The fourth and final option, and the focus of this booklet, is the pull-through, or ileoanal procedure. This is the most commonly performed procedure today for patients with ulcerative colitis or familial polyposis.

First Surgery

Second Surgery

Ileoanal Procedure

With the ileoanal procedure, the entire colon and rectum is removed, but the anus is preserved. A small segment of the lowest part of the rectum also may be preserved to facilitate putting the bowel back together. If it is possible to save these one or two centimeters of rectum, bowel sensitivity and control seems to be improved.

When this operation is performed, a temporary diverting ileostomy is usually done. This ileostomy will remain in place until the patient is off all medications, is feeling well, and has regained preoperative strength. It can be closed no sooner than six weeks after the initial operation. After stoma closure, the patient should anticipate an adjustment period of several months. Later, when the pouch is mature, the patient can expect five to seven bowel movements per day.

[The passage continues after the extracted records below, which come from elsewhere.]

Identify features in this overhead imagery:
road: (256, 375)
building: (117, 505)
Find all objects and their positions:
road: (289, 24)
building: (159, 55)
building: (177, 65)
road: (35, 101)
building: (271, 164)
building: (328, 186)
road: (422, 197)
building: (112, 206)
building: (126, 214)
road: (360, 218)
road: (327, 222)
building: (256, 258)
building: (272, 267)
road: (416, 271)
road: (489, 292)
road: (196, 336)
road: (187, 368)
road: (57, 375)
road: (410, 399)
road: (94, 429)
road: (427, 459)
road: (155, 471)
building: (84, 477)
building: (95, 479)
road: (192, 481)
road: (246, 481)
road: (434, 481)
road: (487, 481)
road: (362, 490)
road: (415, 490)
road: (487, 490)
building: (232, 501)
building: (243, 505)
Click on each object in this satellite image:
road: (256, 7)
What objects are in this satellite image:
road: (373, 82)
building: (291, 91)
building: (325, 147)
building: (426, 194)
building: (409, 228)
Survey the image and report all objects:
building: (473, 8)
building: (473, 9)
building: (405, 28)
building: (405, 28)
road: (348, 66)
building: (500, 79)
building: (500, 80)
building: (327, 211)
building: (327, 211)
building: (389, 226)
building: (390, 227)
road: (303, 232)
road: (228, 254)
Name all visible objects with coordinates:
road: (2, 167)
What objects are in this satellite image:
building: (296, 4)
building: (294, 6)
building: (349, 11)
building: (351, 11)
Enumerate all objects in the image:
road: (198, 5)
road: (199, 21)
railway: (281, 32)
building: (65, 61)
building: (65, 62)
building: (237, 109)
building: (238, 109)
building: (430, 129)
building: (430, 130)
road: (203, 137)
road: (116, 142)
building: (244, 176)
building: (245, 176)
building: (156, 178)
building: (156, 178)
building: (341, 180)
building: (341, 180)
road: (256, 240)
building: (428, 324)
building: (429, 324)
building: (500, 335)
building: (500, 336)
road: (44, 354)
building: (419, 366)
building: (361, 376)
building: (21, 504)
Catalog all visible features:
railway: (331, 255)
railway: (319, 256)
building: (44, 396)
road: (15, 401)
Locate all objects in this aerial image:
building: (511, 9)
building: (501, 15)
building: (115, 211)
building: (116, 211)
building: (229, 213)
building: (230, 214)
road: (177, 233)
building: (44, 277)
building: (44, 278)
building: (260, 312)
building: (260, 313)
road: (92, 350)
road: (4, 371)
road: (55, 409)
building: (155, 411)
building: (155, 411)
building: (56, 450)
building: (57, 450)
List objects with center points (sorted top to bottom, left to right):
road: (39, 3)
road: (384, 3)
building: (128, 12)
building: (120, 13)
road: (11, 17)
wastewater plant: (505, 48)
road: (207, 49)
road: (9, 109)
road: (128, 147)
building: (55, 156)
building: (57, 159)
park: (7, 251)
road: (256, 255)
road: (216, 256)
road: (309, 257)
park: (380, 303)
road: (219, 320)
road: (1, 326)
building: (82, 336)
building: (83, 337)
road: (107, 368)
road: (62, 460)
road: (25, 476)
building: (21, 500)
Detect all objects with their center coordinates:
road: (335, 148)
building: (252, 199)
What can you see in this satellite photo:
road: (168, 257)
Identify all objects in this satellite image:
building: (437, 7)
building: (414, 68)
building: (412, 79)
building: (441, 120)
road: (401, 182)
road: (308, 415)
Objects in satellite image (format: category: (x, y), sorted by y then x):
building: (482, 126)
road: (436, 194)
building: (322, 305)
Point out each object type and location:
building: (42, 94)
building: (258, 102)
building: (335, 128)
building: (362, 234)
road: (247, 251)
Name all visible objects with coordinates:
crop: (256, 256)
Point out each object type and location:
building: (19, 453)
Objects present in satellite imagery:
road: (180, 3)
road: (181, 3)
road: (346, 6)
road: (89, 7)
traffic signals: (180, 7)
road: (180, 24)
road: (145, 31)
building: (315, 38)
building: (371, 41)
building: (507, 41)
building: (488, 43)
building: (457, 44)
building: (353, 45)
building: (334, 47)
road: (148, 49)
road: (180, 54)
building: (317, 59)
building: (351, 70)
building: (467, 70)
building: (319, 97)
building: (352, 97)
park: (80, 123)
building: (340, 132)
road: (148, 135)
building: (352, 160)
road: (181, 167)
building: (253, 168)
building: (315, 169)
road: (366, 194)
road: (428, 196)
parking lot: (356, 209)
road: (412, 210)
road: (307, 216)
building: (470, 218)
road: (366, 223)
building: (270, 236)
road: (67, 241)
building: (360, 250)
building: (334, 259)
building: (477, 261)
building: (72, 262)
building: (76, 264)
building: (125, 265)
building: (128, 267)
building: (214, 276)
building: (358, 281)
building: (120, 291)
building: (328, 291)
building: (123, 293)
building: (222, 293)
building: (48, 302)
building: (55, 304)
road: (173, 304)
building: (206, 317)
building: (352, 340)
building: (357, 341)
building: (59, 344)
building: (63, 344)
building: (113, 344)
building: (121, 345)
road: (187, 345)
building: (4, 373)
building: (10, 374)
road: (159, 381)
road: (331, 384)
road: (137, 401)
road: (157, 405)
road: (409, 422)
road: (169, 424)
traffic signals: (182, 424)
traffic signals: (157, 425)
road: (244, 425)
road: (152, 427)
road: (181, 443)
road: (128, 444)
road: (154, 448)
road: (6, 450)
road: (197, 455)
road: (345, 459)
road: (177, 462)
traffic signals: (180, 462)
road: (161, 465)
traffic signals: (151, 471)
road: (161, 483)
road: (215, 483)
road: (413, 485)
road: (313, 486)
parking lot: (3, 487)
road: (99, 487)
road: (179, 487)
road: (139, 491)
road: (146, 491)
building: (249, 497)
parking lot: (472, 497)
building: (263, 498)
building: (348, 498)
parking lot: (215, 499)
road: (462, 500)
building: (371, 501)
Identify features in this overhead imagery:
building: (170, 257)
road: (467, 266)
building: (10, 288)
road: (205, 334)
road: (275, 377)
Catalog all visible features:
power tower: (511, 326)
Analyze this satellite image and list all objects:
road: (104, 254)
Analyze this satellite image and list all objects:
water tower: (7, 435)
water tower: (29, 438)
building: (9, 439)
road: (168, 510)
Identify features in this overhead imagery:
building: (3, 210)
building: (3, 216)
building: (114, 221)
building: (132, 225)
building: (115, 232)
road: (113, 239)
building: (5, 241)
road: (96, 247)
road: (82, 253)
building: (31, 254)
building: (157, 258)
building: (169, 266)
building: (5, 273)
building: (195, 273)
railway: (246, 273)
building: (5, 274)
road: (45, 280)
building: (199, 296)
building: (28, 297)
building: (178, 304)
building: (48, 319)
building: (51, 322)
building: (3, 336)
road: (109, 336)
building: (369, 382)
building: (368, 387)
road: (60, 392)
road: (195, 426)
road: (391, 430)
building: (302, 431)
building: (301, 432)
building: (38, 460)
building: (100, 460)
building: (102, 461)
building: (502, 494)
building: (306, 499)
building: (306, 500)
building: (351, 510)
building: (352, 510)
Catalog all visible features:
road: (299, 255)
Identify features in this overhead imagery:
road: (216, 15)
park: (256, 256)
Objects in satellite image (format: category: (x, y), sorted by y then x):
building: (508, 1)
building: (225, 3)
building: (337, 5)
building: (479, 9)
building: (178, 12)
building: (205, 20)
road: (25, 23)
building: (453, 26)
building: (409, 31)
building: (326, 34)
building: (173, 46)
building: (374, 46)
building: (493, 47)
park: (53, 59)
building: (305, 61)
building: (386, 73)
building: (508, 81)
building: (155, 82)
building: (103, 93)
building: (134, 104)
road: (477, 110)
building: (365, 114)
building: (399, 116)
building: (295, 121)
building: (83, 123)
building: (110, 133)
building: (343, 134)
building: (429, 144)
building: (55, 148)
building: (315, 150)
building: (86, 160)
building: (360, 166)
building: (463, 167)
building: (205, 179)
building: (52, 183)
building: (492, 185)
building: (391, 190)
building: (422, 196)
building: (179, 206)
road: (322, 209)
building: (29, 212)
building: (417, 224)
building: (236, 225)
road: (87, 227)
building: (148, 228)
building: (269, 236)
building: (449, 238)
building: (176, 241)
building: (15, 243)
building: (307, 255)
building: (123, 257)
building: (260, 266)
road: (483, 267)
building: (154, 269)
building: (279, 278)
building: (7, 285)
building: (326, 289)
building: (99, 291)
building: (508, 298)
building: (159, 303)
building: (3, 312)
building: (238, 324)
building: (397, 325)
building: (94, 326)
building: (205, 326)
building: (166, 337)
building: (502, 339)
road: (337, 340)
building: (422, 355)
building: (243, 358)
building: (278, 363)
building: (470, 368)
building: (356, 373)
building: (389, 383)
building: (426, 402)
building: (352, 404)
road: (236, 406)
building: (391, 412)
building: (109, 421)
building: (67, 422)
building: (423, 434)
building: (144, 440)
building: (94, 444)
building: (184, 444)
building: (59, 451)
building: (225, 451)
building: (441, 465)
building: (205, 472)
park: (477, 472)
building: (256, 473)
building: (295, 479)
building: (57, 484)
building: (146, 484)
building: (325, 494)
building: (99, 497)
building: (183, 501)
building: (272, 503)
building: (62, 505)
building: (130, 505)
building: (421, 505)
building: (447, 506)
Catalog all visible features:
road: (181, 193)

However, it is not the number of bowel movements that is most important, but the fact that there should be minimal urgency associated with the bowel movements.

For some patients, the stool frequency is a problem. If your lifestyle, involves spending extended time in areas where a bathroom is not available, then perhaps the ileoanal approach is not a good option.

First Surgery (Creation of the pouch)
A temporary ileostomy is created to divert the small bowel contents away from the newly created reservoir so it may heal.

Second Surgery (Closure of the ileostomy)
1. Approximately six weeks after the first surgery, the ileostomy is closed.
2. Food now enters the mouth, moves into the stomach, then through the small intestine into the reservoir.
3. Waste is stored in the reservoir until the need to have a bowel movement.
Stool is then passed through the anus.